───── Extract provided
Even before the embargo was lifted on Keir Starmer’s much-trailed and super-long Fabian pamphlet, The Road Ahead, commentators and critics were already putting the boot in. By writing his 12,000 words or so, all the Labour leader had seemingly achieved was the creation of a consensus, one stretching from the Spectator to the Guardian, that all he had painfully gestated was a cliché-ridden disaster, groaning with platitudes stolen from focus groups. The best thing that was said about it was that the pamphlet was so long and so turgid, hardly anybody would read it.
How many ideas a party leader requires to be effective, and from where they should come, is a matter of debate – but how many words they need to communicate them is not. For Boris Johnson ‘Get Brexit Done’ was apparently enough to secure an 80-seat majority in 2019. Glib though Johnson might have been, the chorus greeting Starmer’s pamphlet went, but at least people knew what he stood for. In contrast the Labour leader’s effort was mocked for its inordinate length and attacked for its lack of clarity.
──────────
───── Data
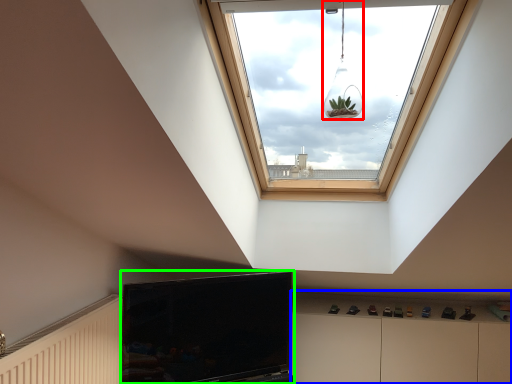
Question: Which is nearer to the light fixture (highlighted by a red box)? dresser (highlighted by a blue box) or television (highlighted by a green box).

Choices:
 (A) dresser
 (B) television

Answer: (B)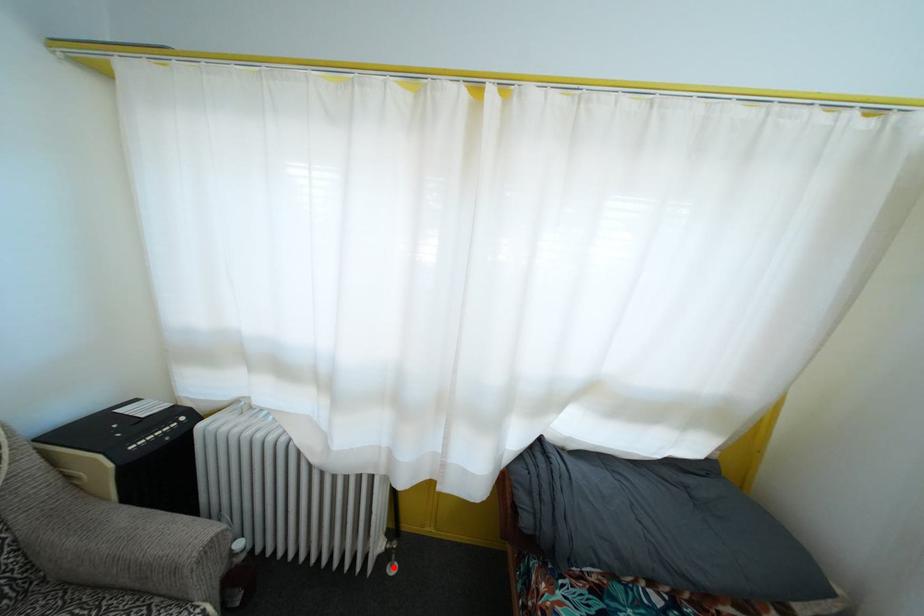
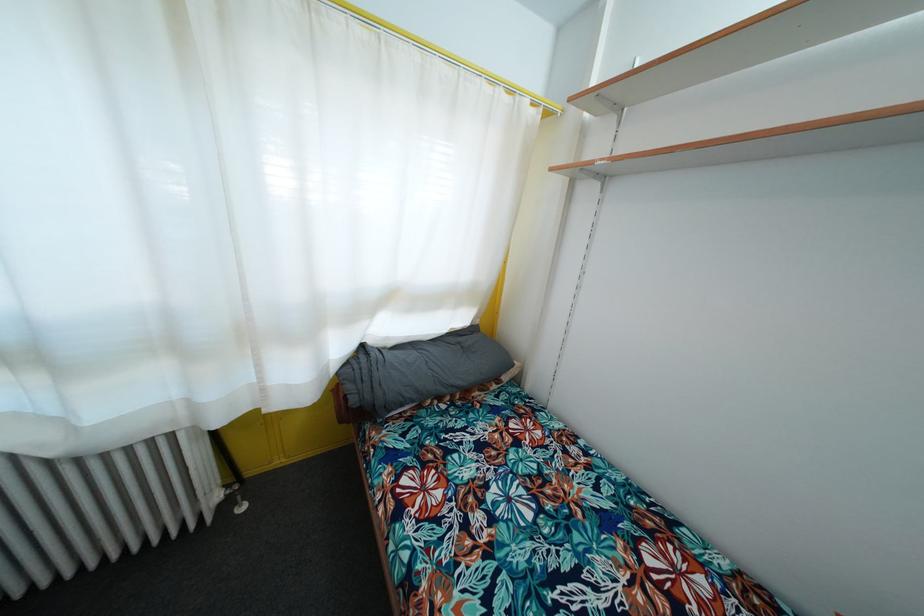
Question: A red point is marked in image1. In image2, is the corresponding 3D point closer to the camera or farther? Reply with the corresponding letter.

Choices:
 (A) The corresponding 3D point is closer.
 (B) The corresponding 3D point is farther.

Answer: (A)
──────────
Work request 1
In the Starmer pamphlet passage, what slogan was apparently enough for Boris Johnson to win an 80-seat majority in 2019?
Work request 2
Write out the Starmer pamphlet passage word for word, beginning at the words "Even before the" and stopping after "would read it.".

Written reply 1
‘Get Brexit Done’

Written reply 2
Even before the embargo was lifted on Keir Starmer’s much-trailed and super-long Fabian pamphlet, The Road Ahead, commentators and critics were already putting the boot in. By writing his 12,000 words or so, all the Labour leader had seemingly achieved was the creation of a consensus, one stretching from the Spectator to the Guardian, that all he had painfully gestated was a cliché-ridden disaster, groaning with platitudes stolen from focus groups. The best thing that was said about it was that the pamphlet was so long and so turgid, hardly anybody would read it.